Data records:
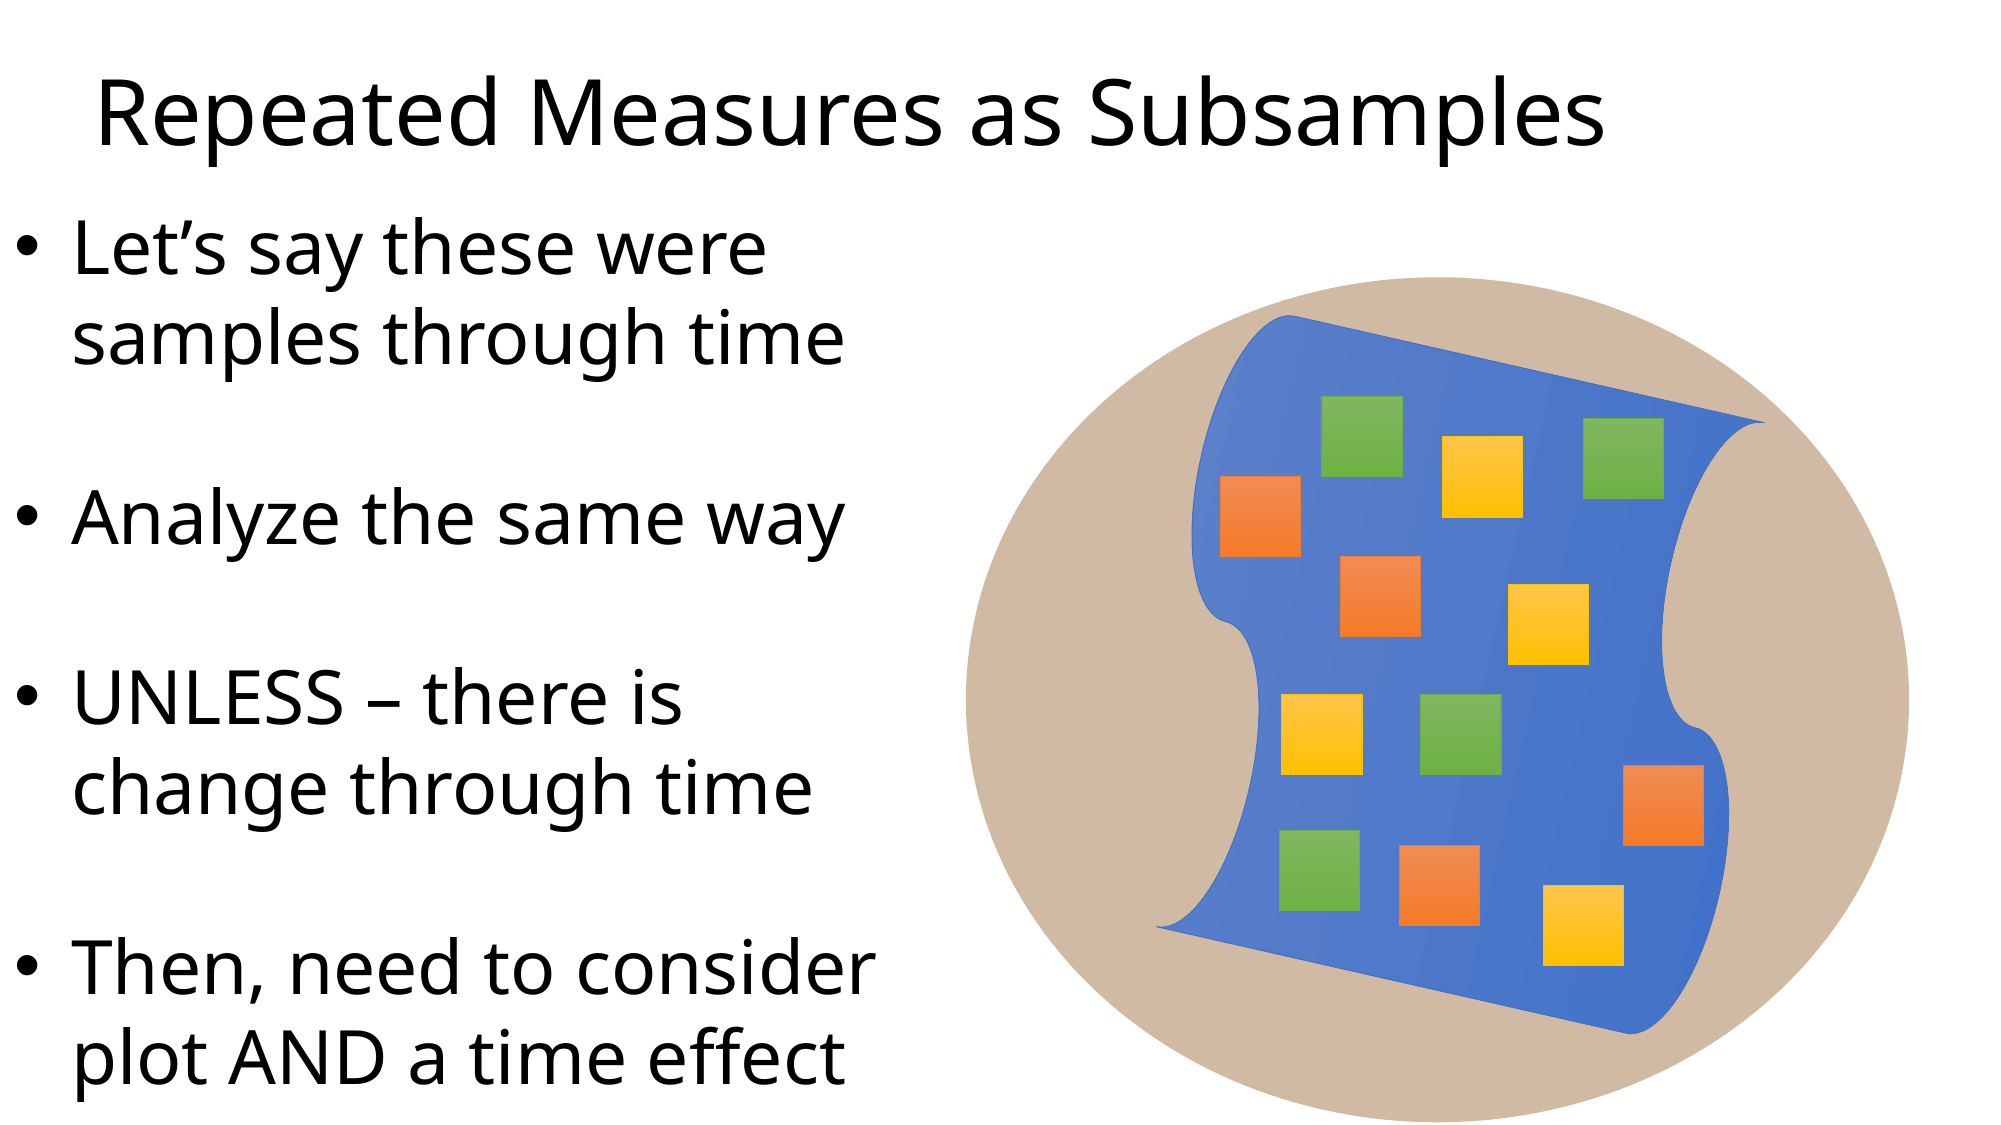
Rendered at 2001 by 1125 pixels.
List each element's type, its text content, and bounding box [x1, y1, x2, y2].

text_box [965, 277, 1910, 1123]
title Repeated Measures as Subsamples [78, 7, 1804, 225]
text_box Let’s say these were samples through time Analyze the same way UNLESS – there is change through time Then, need to consider plot AND a time effect [0, 192, 941, 1108]
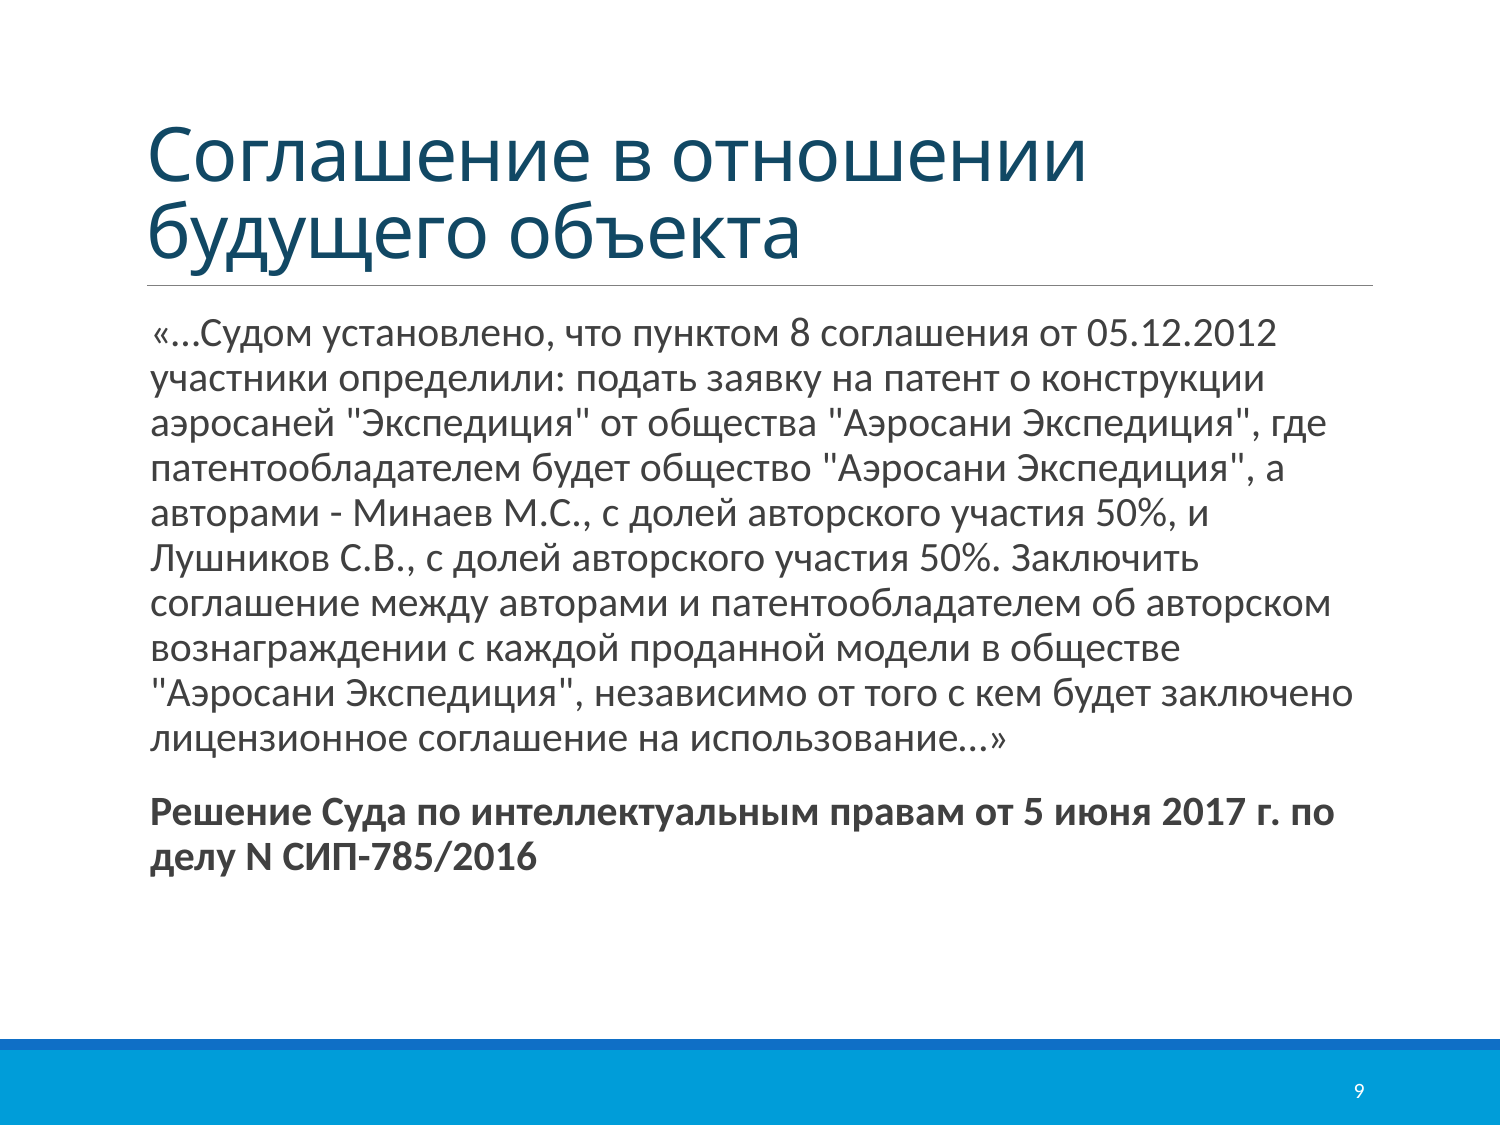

Task to carry out:
What should appear is an exact copy of the lines from the one containing "List each element's" through the last line of the records above, pictures excluded.

Exercise answer:
List each element's type, its text content, and bounding box [x1, y1, x2, y2].

text_box [965, 277, 1910, 1123]
title Repeated Measures as Subsamples [78, 7, 1804, 225]
text_box Let’s say these were samples through time Analyze the same way UNLESS – there is change through time Then, need to consider plot AND a time effect [0, 192, 941, 1108]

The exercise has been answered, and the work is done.